Each morning, the secondary department watches a specific index. A common index most lenders use is actually a bond, more specifically a mortgage bond. The most common of this group of bonds is listed as the FNMA 30-yr 4.0 bond. Investors can buy a mortgage bond, and any bond for that matter, and receive a specific return on that investment over a designated time period. Investors however don’t buy bonds to cash in on big profits down the road. Bonds have relatively low yields compared to the potential return of a healthy stock or mutual fund. The bond isn’t part of an investor’s portfolio for a specific return but more importantly a bond is a flight to safety. The investor’s expected return won’t change based upon the whims of the market.
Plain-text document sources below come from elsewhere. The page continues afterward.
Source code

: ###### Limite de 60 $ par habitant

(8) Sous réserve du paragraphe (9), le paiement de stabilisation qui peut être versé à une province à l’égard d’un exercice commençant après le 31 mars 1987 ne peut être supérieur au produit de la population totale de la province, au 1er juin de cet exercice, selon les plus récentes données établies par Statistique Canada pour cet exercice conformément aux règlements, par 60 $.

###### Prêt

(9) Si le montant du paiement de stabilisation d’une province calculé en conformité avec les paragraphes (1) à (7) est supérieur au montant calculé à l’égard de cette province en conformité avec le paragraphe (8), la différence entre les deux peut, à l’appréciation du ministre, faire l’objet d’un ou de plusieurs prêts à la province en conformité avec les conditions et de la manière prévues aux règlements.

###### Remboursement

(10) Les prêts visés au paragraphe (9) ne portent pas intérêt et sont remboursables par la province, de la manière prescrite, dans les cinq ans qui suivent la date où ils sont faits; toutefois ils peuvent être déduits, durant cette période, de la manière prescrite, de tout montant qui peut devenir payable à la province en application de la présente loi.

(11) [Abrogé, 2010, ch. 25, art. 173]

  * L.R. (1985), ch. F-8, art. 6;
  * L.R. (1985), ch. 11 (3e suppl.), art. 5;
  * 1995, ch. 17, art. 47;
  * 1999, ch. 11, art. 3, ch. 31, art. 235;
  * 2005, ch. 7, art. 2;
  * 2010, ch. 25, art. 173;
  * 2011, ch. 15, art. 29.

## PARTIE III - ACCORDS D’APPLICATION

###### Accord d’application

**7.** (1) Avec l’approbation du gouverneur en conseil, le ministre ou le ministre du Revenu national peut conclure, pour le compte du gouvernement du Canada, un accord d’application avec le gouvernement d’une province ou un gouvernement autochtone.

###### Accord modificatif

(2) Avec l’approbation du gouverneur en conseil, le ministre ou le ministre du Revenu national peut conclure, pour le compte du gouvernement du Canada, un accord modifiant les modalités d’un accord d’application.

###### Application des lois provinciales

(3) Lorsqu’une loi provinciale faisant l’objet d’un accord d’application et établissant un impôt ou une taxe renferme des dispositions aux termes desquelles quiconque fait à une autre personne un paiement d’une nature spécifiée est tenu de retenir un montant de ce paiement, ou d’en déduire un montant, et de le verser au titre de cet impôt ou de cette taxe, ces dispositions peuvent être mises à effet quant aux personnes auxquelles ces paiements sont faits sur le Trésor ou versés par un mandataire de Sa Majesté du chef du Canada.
Investors allocate their funds based upon a number of factors and market expectations. If the investor feels the economy is really starting to roll, the investor will allocate more funds into stocks and pull money out of low-yielding bonds. It’s a bet on the future but a bet made by analyzing recent trends and economic data. Each month various agencies report on different aspects of the economy and after reviewing each and every report, the investor will be told how the economy has recently performed and make a prediction on where the market is headed, allocating investment funds accordingly.
Conversely, if a particular economic report is released and is somewhat gloomy or even tepid at best, the investor might want to pull some funds out of the stock market until a better handle on the current and future economy can be had. A bad economy typically means investors flee stocks and into the safety of bonds and in a robust economy, the reverse occurs.
All that said, what are the five most important economic reports that can impact mortgage rates?
Unemployment Report. On the first business Friday of each month, the Census Bureau releases the unemployment report for the previous month. The unemployment report contains quite a bit of data but the headline numbers is always the actual unemployment rate. That’s what the news stories will report, whether or not the unemployment rate went up, down or stayed the same. But there is more beyond the actual rate. Inside the unemployment report is how many new jobs were created in the previous month. Job creation is an indicator of a growing economy as employers are forced to hire more workers to meet customer demand. Another piece of data in this report is wage gains, or how much the hourly wage rate rose or fell from the previous month. The unemployment report is closely watched by investors and mortgage companies.
PPI and CPI. The produce price index and the consumer price index poll wholesale and consumer prices of goods and services. During a healthy economy, businesses can charge more for their goods and services. As more people get back to work and receive higher wages, the economy can expect a greater demand for consumer products. A slight bit of inflation is a sign of a strong economy and markets like to see inflation near the 2.00 percent annual rate baseline. Too much inflation however can mean not only prices but will deflate the dollar as it takes more dollars to buy the same good or service.
GDP. Gross Domestic Product is a quarterly report and adds up everything the economy produced during that time. A healthy GDP is a clear signal the economy is on the right path. On the other hand, because the GDP is reported every three months, sometimes the information is considered “old news” as investors pay more attention to more important and timely monthly reports. When the GDP goes negative for two months in a row, that’s the official definition of a recession.
Housing Sales. When someone buys a home, either a newly-built one or an existing property, the buyers feel confident with their employment situation when committing to buy a home and finance it over 15 to 30 years. This is a monthly report and a strong housing report is a sign of a healthy economy. Home builders also publish a monthly report of new home starts.
Consumer Confidence. This monthly report is the result of a survey taken to gauge consumers’ feelings about the current economy and where it might be heading into the future. If consumer confidence is on the rise, investors can allocate funds accordingly. Consumers who feel confident about their current employment and outlook indicates strong retail sales numbers in the future, potential for an increase in home sales and overall health of the economy.